──────── GIVEN TEXT ────────
Thanks for helping me with the BCM problem, I am going to call the dealer and give them a ear full until they fix it. Also after I drive the car (even on a short trip), when I get out I can smell a sweetish smell ( however very faint ). maybe coolant leak? When I left the dealer late last night, I did smell it very faint, but they did just wash the car.

Also how much do you think a new BCM will cost me? My warranty has run out.


----------



## macgto7004 (Jul 22, 2007)

Idealmind8 said:


> Thanks for helping me with the BCM problem, I am going to call the dealer and give them a ear full until they fix it. Also after I drive the car (even on a short trip), when I get out I can smell a sweetish smell ( however very faint ). maybe coolant leak? When I left the dealer late last night, I did smell it very faint, but they did just wash the car.
> 
> Also how much do you think a new BCM will cost me? My warranty has run out.


Most late model used cars come with at least a 30 dealer warranty. You should check to see if you have at least that.
──────── DATA TO EXAMINE ────────
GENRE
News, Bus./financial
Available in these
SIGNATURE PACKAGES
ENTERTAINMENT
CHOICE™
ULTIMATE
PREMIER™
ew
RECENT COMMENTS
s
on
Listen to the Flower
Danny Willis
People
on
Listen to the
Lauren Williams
────────
──────── DATA TO EXAMINE ────────
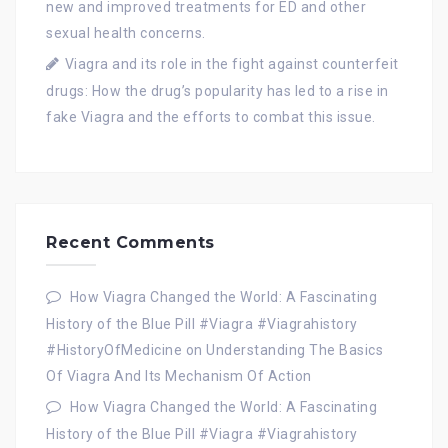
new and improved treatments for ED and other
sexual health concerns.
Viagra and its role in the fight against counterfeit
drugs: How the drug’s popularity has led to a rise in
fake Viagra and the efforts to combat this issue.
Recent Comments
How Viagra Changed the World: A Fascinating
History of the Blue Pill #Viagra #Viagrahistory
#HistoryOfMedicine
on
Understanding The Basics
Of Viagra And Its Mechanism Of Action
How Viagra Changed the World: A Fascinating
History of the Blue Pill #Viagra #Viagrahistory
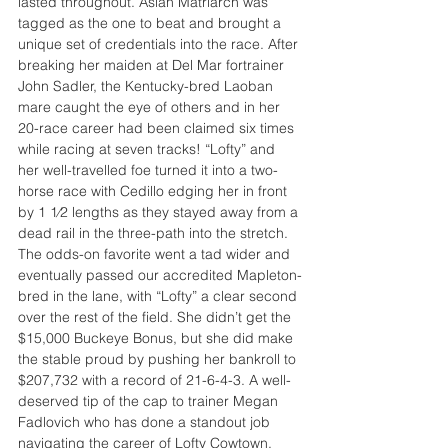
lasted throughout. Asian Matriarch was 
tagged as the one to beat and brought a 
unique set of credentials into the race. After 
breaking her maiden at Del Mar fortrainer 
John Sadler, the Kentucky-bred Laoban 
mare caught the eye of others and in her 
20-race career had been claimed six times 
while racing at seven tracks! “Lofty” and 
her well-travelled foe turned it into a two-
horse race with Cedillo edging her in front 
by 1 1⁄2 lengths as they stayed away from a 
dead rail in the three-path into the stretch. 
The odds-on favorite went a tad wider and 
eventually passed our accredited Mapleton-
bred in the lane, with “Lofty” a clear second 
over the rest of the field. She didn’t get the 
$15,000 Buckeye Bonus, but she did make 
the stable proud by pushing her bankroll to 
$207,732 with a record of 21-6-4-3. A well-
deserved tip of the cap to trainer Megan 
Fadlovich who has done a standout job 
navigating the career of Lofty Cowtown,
────────
**WHAT YOU NEED TO DO:**
1 > In the car forum thread, what does the poster guess the faint sweetish smell might be?
2 > Reproduce the car forum thread starting at "## macgto7004 (Jul" and ending at "at least that.".
3 > Proceed with the car forum thread from the point where it stops.
The saved entries are separate material and are not part of the car forum thread.

**SOLVED PROBLEMS:**
1 > A coolant leak.

2 >
## macgto7004 (Jul 22, 2007)

Idealmind8 said:


> Thanks for helping me with the BCM problem, I am going to call the dealer and give them a ear full until they fix it. Also after I drive the car (even on a short trip), when I get out I can smell a sweetish smell ( however very faint ). maybe coolant leak? When I left the dealer late last night, I did smell it very faint, but they did just wash the car.
> 
> Also how much do you think a new BCM will cost me? My warranty has run out.


Most late model used cars come with at least a 30 dealer warranty. You should check to see if you have at least that.

3 >
Russ


----------



## GTO JUDGE (May 14, 2005)

*Macgto is right you should have at least a 30 day warranty with a most probable 100.00 deductible. If you just got it home and discovered these problems, I'd be very animate about a full replacement no charge. *


----------



## Red Bearded Goat (Mar 19, 2007)

:agree If they don't, threaten with contacting the triple B or demand a full refund. Also, get the GMVIS report. Some cars were sold with extended warranties that might have been transferable.


----------



## Idealmind8 (Aug 15, 2007)

Well the dealer said its just the actuatar on the driver side that is bad, and my BCM is fine. And the radio is just bad, and the dealer is going to place an after market radio in there for me.

Also, I love this form, most the questions I have I used the search feature to find my answer, but...I cant find how to adjust my fan on and off temp and how to place diffent tune settings. Do I need a chip?

Thanks again guys


----------



## GTO JUDGE (May 14, 2005)

*Thats good news. Are you OK with an after market radio? Make sure it's something you approve of. Many guys don't like the factory radio and if you are one, you may be getting an upgrade! Before you pull off the lot make sure all the buttons on the steering wheel work. Also make sure you do not lose the radio key code for the factory one unless you plan on destroying it or the dealer takes it.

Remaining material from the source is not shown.